%%

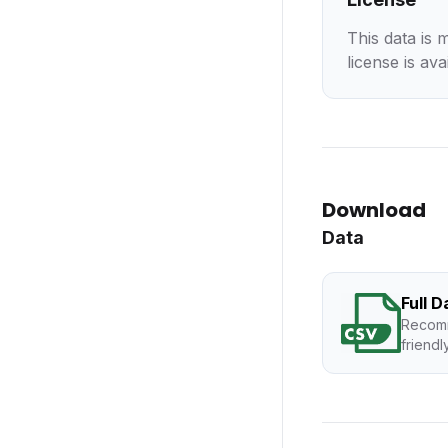
This data is 
license is ava
Download
Data
Full 
Recomm
friendl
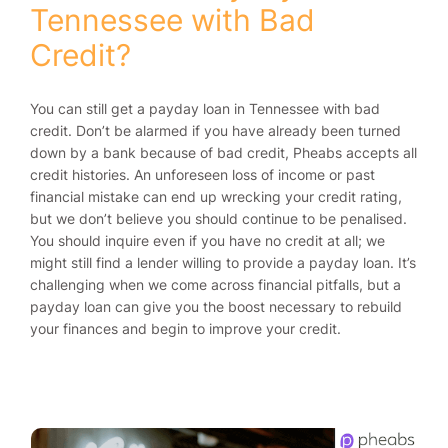
Tennessee with Bad
Credit?
You can still get a payday loan in Tennessee with bad
credit. Don’t be alarmed if you have already been turned
down by a bank because of bad credit, Pheabs accepts all
credit histories. An unforeseen loss of income or past
financial mistake can end up wrecking your credit rating,
but we don’t believe you should continue to be penalised.
You should inquire even if you have no credit at all; we
might still find a lender willing to provide a payday loan. It’s
challenging when we come across financial pitfalls, but a
payday loan can give you the boost necessary to rebuild
your finances and begin to improve your credit.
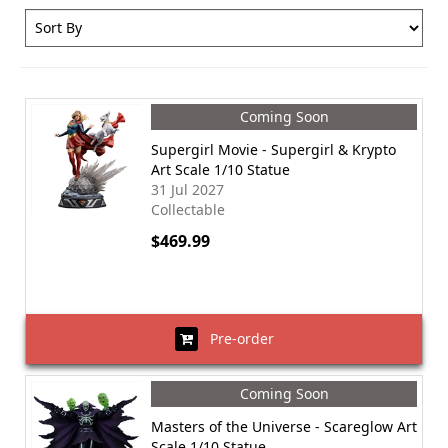
Coming Soon
Supergirl Movie - Supergirl & Krypto
Art Scale 1/10 Statue
31 Jul 2027
Collectable
$469.99
Pre-order
Coming Soon
Masters of the Universe - Scareglow Art
Scale 1/10 Statue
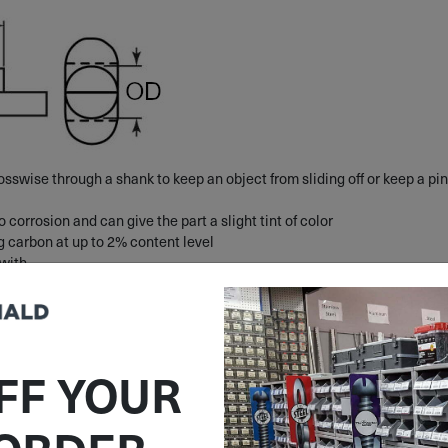
osswise through a shank to keep an object from sliding off or keep a pin
o corrosion and can give the part a slight tint of color
ng carbon at up to 2% content level
 with
FF YOUR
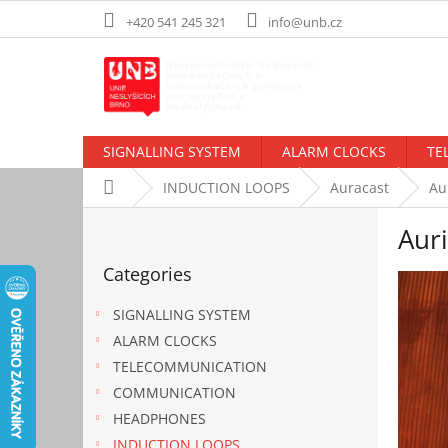
Skip
+420 541 245 321
info@unb.cz
to
content
SIGNALLING SYSTEM
ALARM CLOCKS
TE
Home
INDUCTION LOOPS
Auracast
Au
S
Auri
i
Skip
d
Categories
categories
e
b
SIGNALLING SYSTEM
a
ALARM CLOCKS
r
TELECOMMUNICATION
COMMUNICATION
HEADPHONES
INDUCTION LOOPS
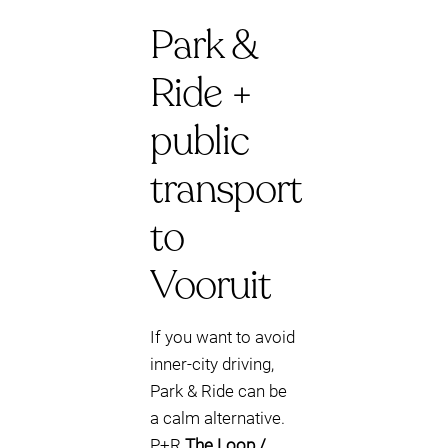
Park &
Ride +
public
transport
to
Vooruit
If you want to avoid
inner-city driving,
Park & Ride can be
a calm alternative.
P+R
The Loop /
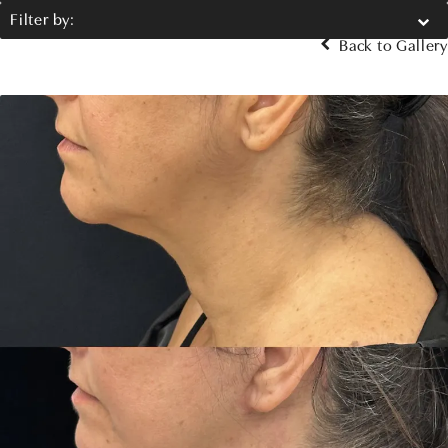
Filter by:
Back to Gallery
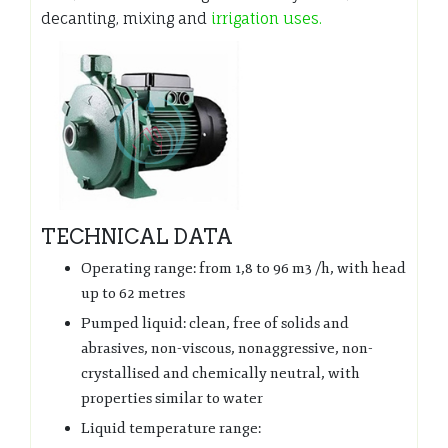
decanting, mixing and
irrigation uses.
TECHNICAL DATA
Operating range: from 1,8 to 96 m3 /h, with head
up to 62 metres
Pumped liquid: clean, free of solids and
abrasives, non-viscous, nonaggressive, non-
crystallised and chemically neutral, with
properties similar to water
Liquid temperature range:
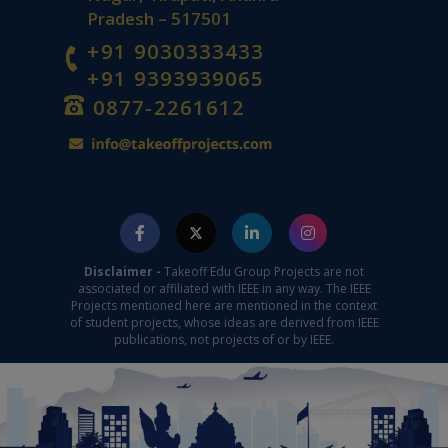
Pradesh – 517501
+91 9030333433
+91 9393939065
0877-2261612
Disclaimer -
Takeoff Edu Group Projects are not
associated or affiliated with IEEE in any way. The IEEE
Projects mentioned here are mentioned in the context
of student projects, whose ideas are derived from IEEE
publications, not projects of or by IEEE.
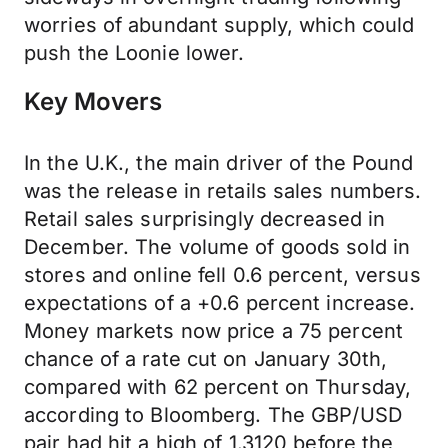
worries of abundant supply, which could
push the Loonie lower.
Key Movers
In the U.K., the main driver of the Pound
was the release in retails sales numbers.
Retail sales surprisingly decreased in
December. The volume of goods sold in
stores and online fell 0.6 percent, versus
expectations of a +0.6 percent increase.
Money markets now price a 75 percent
chance of a rate cut on January 30th,
compared with 62 percent on Thursday,
according to Bloomberg. The GBP/USD
pair had hit a high of 1.3120 before the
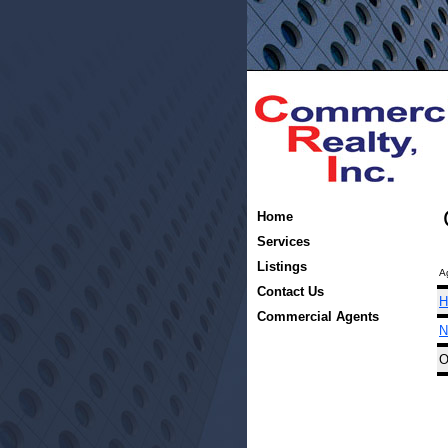
Home
Services
Listings
A
Contact Us
H
Commercial Agents
N
O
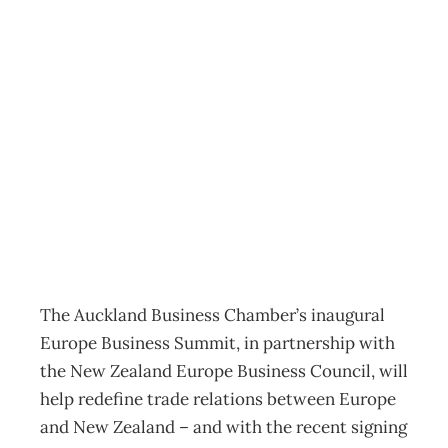
Inaugural Europe
Business Summit:
Redefining EU-NZ
trade relations
Export
,
News
Annie Gray
July 24, 2023
The Auckland Business Chamber’s inaugural
Europe Business Summit, in partnership with
the New Zealand Europe Business Council, will
help redefine trade relations between Europe
and New Zealand – and with the recent signing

%%

* **What you should do**
In the material above, find each line containing the word "IEEE" and copy it.

* **Solved problem**
associated or affiliated with IEEE in any way. The IEEE
of student projects, whose ideas are derived from IEEE
publications, not projects of or by IEEE.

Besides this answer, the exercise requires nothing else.